Data extracts
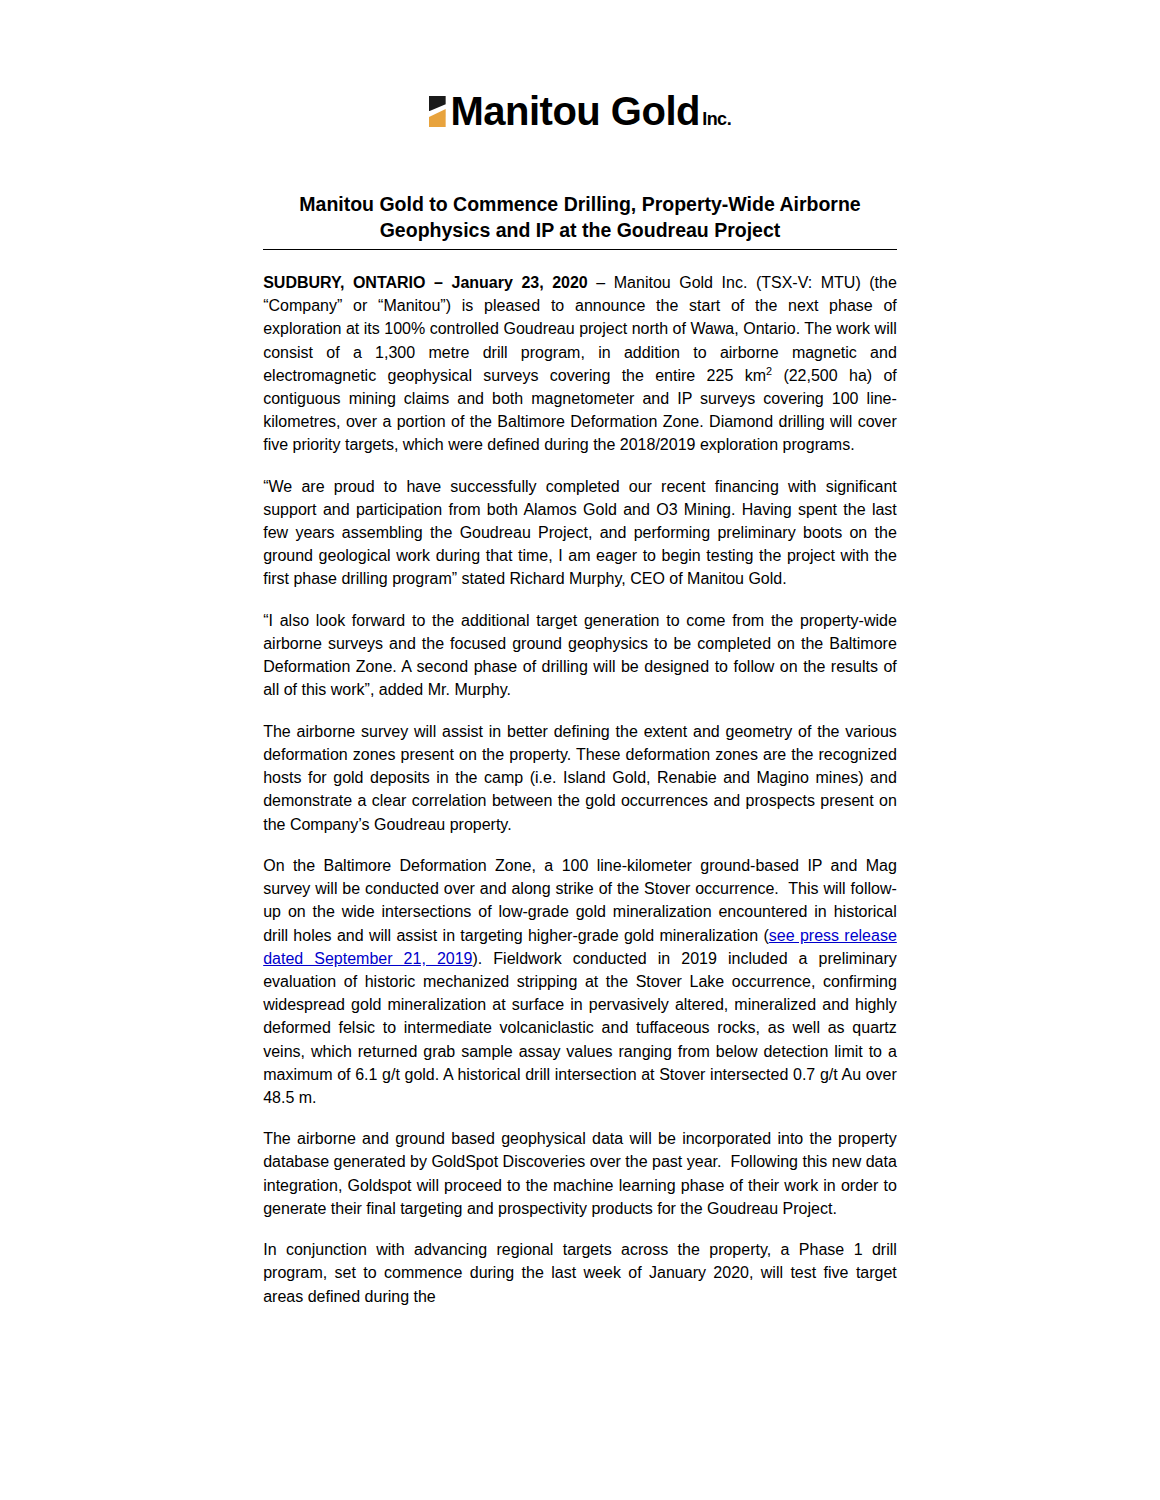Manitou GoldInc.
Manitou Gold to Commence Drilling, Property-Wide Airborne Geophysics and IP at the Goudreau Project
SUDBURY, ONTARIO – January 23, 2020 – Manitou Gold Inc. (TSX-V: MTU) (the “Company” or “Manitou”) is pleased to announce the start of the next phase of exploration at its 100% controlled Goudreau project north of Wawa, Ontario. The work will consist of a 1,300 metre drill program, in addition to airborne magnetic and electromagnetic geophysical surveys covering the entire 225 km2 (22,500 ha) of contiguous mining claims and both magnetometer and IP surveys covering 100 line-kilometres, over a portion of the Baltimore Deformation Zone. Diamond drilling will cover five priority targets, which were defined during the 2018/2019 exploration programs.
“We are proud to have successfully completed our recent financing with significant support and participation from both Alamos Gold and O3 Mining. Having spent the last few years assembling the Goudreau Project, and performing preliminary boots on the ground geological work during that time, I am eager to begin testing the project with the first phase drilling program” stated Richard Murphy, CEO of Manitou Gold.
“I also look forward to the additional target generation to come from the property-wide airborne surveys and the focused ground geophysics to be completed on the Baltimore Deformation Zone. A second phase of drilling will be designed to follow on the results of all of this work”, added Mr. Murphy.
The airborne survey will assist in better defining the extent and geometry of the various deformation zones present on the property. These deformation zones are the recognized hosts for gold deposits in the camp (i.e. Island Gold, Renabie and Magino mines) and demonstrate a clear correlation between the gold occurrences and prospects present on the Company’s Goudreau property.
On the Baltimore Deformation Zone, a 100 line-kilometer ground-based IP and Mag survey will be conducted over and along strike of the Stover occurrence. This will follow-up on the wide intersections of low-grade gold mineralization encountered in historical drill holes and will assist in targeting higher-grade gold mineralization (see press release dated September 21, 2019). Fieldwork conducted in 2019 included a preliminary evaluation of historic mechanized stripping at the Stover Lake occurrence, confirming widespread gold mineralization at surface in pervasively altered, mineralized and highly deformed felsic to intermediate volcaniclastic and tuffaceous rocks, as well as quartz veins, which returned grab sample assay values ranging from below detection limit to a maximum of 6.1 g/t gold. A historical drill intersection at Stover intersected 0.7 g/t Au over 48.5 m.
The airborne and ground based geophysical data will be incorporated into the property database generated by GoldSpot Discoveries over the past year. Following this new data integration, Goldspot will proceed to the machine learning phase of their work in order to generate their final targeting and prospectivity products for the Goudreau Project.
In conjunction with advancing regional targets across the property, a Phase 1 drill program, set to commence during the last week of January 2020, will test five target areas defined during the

Task item
Without copying any picture, repeat the full listing above word for word.

Result for this task
Manitou GoldInc.
Manitou Gold to Commence Drilling, Property-Wide Airborne Geophysics and IP at the Goudreau Project
SUDBURY, ONTARIO – January 23, 2020 – Manitou Gold Inc. (TSX-V: MTU) (the “Company” or “Manitou”) is pleased to announce the start of the next phase of exploration at its 100% controlled Goudreau project north of Wawa, Ontario. The work will consist of a 1,300 metre drill program, in addition to airborne magnetic and electromagnetic geophysical surveys covering the entire 225 km2 (22,500 ha) of contiguous mining claims and both magnetometer and IP surveys covering 100 line-kilometres, over a portion of the Baltimore Deformation Zone. Diamond drilling will cover five priority targets, which were defined during the 2018/2019 exploration programs.
“We are proud to have successfully completed our recent financing with significant support and participation from both Alamos Gold and O3 Mining. Having spent the last few years assembling the Goudreau Project, and performing preliminary boots on the ground geological work during that time, I am eager to begin testing the project with the first phase drilling program” stated Richard Murphy, CEO of Manitou Gold.
“I also look forward to the additional target generation to come from the property-wide airborne surveys and the focused ground geophysics to be completed on the Baltimore Deformation Zone. A second phase of drilling will be designed to follow on the results of all of this work”, added Mr. Murphy.
The airborne survey will assist in better defining the extent and geometry of the various deformation zones present on the property. These deformation zones are the recognized hosts for gold deposits in the camp (i.e. Island Gold, Renabie and Magino mines) and demonstrate a clear correlation between the gold occurrences and prospects present on the Company’s Goudreau property.
On the Baltimore Deformation Zone, a 100 line-kilometer ground-based IP and Mag survey will be conducted over and along strike of the Stover occurrence. This will follow-up on the wide intersections of low-grade gold mineralization encountered in historical drill holes and will assist in targeting higher-grade gold mineralization (see press release dated September 21, 2019). Fieldwork conducted in 2019 included a preliminary evaluation of historic mechanized stripping at the Stover Lake occurrence, confirming widespread gold mineralization at surface in pervasively altered, mineralized and highly deformed felsic to intermediate volcaniclastic and tuffaceous rocks, as well as quartz veins, which returned grab sample assay values ranging from below detection limit to a maximum of 6.1 g/t gold. A historical drill intersection at Stover intersected 0.7 g/t Au over 48.5 m.
The airborne and ground based geophysical data will be incorporated into the property database generated by GoldSpot Discoveries over the past year. Following this new data integration, Goldspot will proceed to the machine learning phase of their work in order to generate their final targeting and prospectivity products for the Goudreau Project.
In conjunction with advancing regional targets across the property, a Phase 1 drill program, set to commence during the last week of January 2020, will test five target areas defined during the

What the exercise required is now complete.